Compte tenu de l’état de dégradation des joints, la société GEODEM a elle-même conseillé à la DIRECCTE d’interdire la manipulation des fenêtres pour éviter des vibrations pouvant entraîner des chutes de morceaux de joints amiantés. Le 27 février 2018, la DIRECCTE a décidé d’interdire l’ouverture et la manipulation des fenêtres et d’apposer une signalétique appropriée sur chacune des fenêtres. Une mesure similaire concernant les ouvertures de fenêtres a été prise le 7 mars 2018 par le DREAL.

Q11 – Compte tenu du fait que l’interdiction d’ouvrir les fenêtres ne peut être qu’une mesure très temporaire et insuffisante dans le temps, compte tenu des risques liés aux élévations de températures, aux odeurs désagréables, à la condensation ainsi qu’à l’atmosphère impure, en absence de toute ventilation mécanique, dans quel délai vous engagez vous à mettre en oeuvre la seule mesure de prévention provisoire efficace à savoir le recouvrement de manière durable et étanche des joints intérieurs et extérieures dégradés en attente du remplacement des fenêtres ? (Nota : décision actée mais non encore réalisée à ce jour par la DIRECCTE pour 18 des 86 bureaux de ses services)
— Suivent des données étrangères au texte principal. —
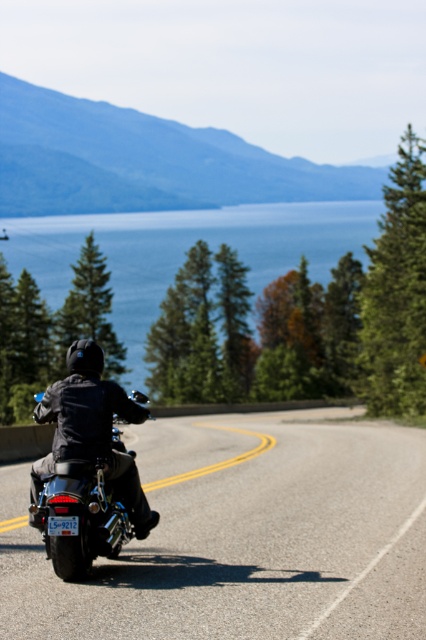
You are a tourist planning to take a photo of the black rubber motorcycle at center and the blue water at center from a viewpoint ahead. Which object will appear closer to you in the photo?

The black rubber motorcycle at center will appear closer to you in the photo because it is positioned under the blue water at center, meaning it is physically nearer to the camera viewpoint.

You are a photographer aiming to capture both the black rubber motorcycle at center and the shiny chrome motorcycle at center in a single shot. Which motorcycle should you focus on first to ensure both are in frame?

You should focus on the shiny chrome motorcycle at center first because the black rubber motorcycle at center is positioned under it, so adjusting the camera angle to include the lower motorcycle will naturally include the upper one as well.

You are the motorcyclist on the black motorcycle with license plate L59212. You see two points on your path ahead. The first is at point (x=328, y=204) and the second at point (x=54, y=536). Which point will you reach first?

The point at (x=54, y=536) will be reached first because it is in front of the point at (x=328, y=204) along the road.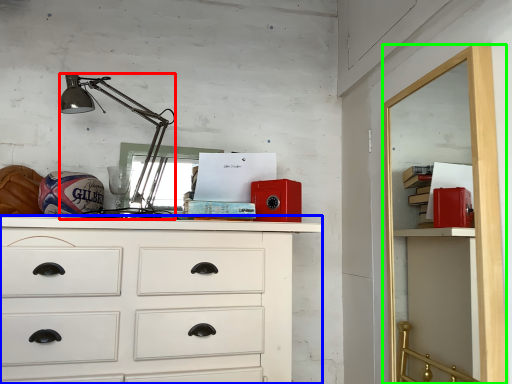
Question: Which object is the closest to the lamp (highlighted by a red box)? Choose among these: chest of drawers (highlighted by a blue box) or file cabinet (highlighted by a green box).

Choices:
 (A) chest of drawers
 (B) file cabinet

Answer: (A)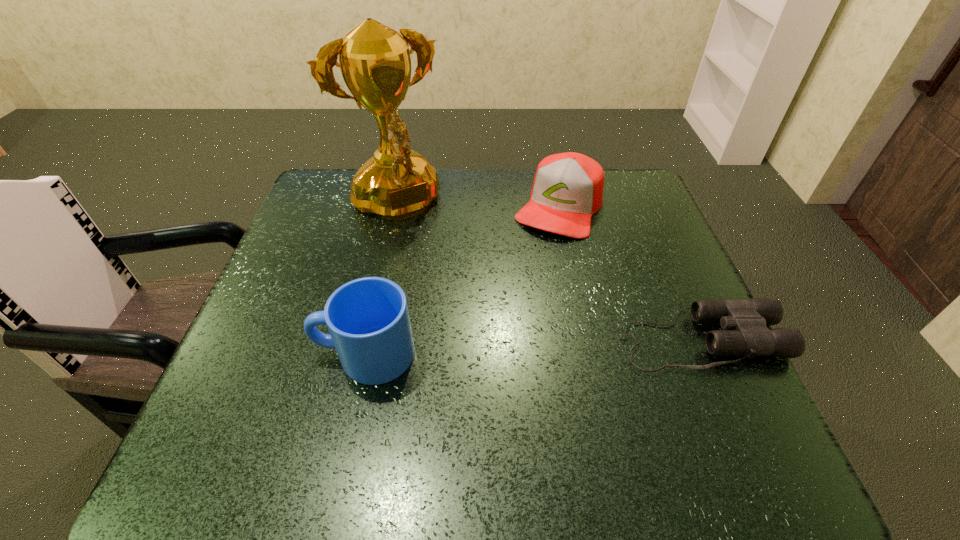
I want to click on vacant space in between the baseball cap and the shortest object, so click(x=630, y=273).

Image resolution: width=960 pixels, height=540 pixels. Identify the location of free space that is in between the binoculars and the tallest object. (547, 274).

Find the location of `free area in between the binoculars and the baseball cap`. free area in between the binoculars and the baseball cap is located at coordinates (630, 273).

What are the coordinates of `empty space between the award and the baseball cap` in the screenshot? It's located at (477, 207).

At what (x,y) coordinates should I click in order to perform the action: click on empty location between the award and the shortest object. Please return your answer as a coordinate pair (x, y). This screenshot has height=540, width=960. Looking at the image, I should click on (547, 274).

Locate which object is the third closest to the baseball cap. Please provide its 2D coordinates. Your answer should be formatted as a tuple, i.e. [(x, y)], where the tuple contains the x and y coordinates of a point satisfying the conditions above.

[(368, 320)]

Select which object is the third closest to the mug. Please provide its 2D coordinates. Your answer should be formatted as a tuple, i.e. [(x, y)], where the tuple contains the x and y coordinates of a point satisfying the conditions above.

[(745, 322)]

Find the location of a particular element. Image resolution: width=960 pixels, height=540 pixels. free space that satisfies the following two spatial constraints: 1. on the front side of the shortest object; 2. at the eyepiece of the award is located at coordinates tap(366, 340).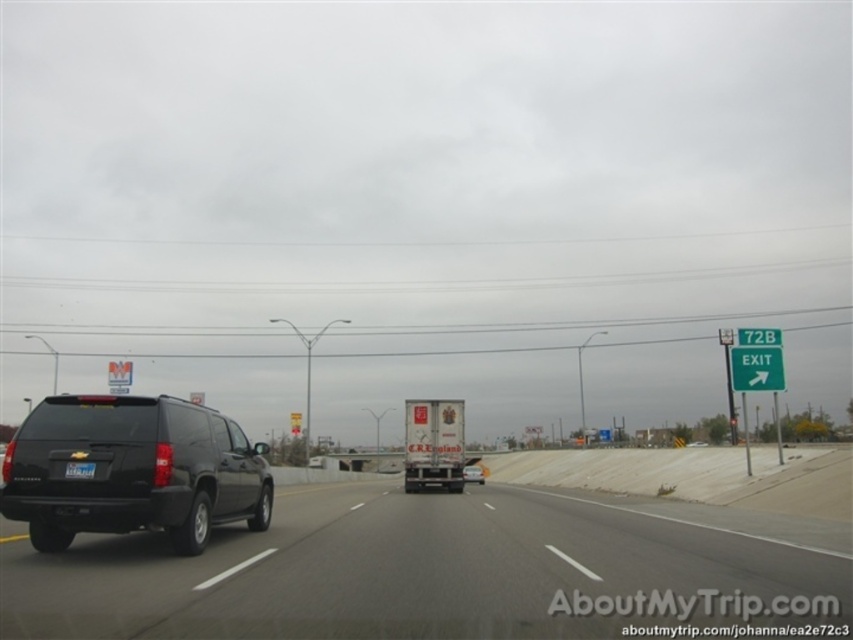
Question: Among these objects, which one is nearest to the camera?

Choices:
 (A) green plastic exit sign at upper right
 (B) matte black suv at left
 (C) black matte suv at center

Answer: (B)

Question: Which object appears closest to the camera in this image?

Choices:
 (A) white glossy truck at center
 (B) black matte suv at center

Answer: (A)

Question: Does black rubber suv at left have a greater width compared to black matte suv at center?

Choices:
 (A) no
 (B) yes

Answer: (B)

Question: From the image, what is the correct spatial relationship of matte black suv at left in relation to black plastic license plate at rear?

Choices:
 (A) right
 (B) left

Answer: (B)

Question: Observing the image, what is the correct spatial positioning of matte black suv at left in reference to black matte suv at center?

Choices:
 (A) below
 (B) above

Answer: (B)

Question: Which point is closer to the camera taking this photo?

Choices:
 (A) (704, 445)
 (B) (735, 378)
 (C) (480, 472)
 (D) (4, 461)

Answer: (D)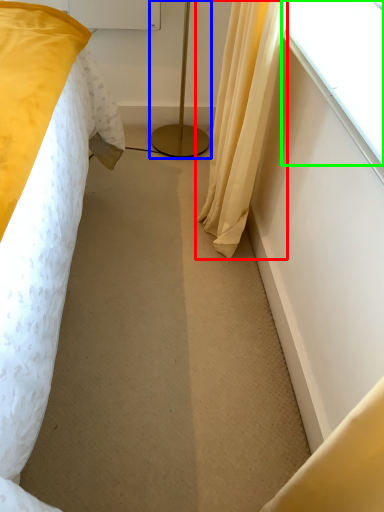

Sur les risques de co-activité liés à l’intervention des entreprises extérieures:

L’expérience des travaux réalisés au sein de l’immeuble CONCORDE en vue de loger des services de l’Etat démontre les difficultés à gérer le risque amiante en situation de co-activité. Force est de constater que l’Etat n’a pas tiré tous les enseignements de ce chantier calamiteux puisque concernant la cité administrative, la direction de la cité administrative refuse toujours, malgré les rappels opérés, de respecter les obligations légales relatives à l’invitation des CHSCT aux inspections communes préalables aux plans de prévention lors des interventions des entreprises extérieures.
Notre CHSCT constate qu’il n’est jamais convié à ces visites rendues obligatoires par le code du travail lorsque les entreprises extérieures interviennent à la demande de la gestion cité. C’est notamment le cas concernant des opérations de nettoyage des locaux par un prestataire extérieur, des interventions d’entreprises extérieures pour l’ensemble de la cité (vérification périodique, entretien des ascenseurs ou dernièrement la mission confié à GEODEM…. ou encore les travaux de sécurisation passés ou en cours). Nous vous demandons de respecter ou de faire respecter l’ensemble des obligations légales et réglementaires qui vous incombent.

Q12 – La direction de la cité administrative et le COPIL rénovation s’engagent-ils à partir de ce jour à respecter les obligations réglementaires relatives aux plans de prévention ?
Par ailleurs, compte tenu des travaux de rénovation à intervenir, nous demandons la mise en place d’un CHSCT spécial commun à la cité administrative en vertu des dispositions de l’article 36 du décret 82-453 qui prévoit cette possibilité : « dès lors que le regroupement d’agents dans un même immeuble ou un même ensemble d’immeubles le rend nécessaire, ou que l’importance des effectifs ou des risques professionnels particuliers le justifie », CHSCT commun qui serait compétent pour l’ensemble des parties communes de la cité.

Q13 – Vous engagez vous à entamer rapidement les démarches nécessaires en vue de la création de ce CHSCT commun spécial ?

Eléments complémentaires :
– Nous souhaitons obtenir le tableau de repérage réalisé par GEODEM (rapport p 18) qui n’est pas inclus dans le rapport de 191 pages et des éléments concernant la prise en compte des matériaux en sous-couche dans la méthodologie de détermination des zones homogènes (rapport p 18 et 25 notamment).
– Nous souhaitons une copie lisible des annexes 3 et 4 du rapport GEODEM, la reproduction des tableaux en format A4 rendant impossible la lecture.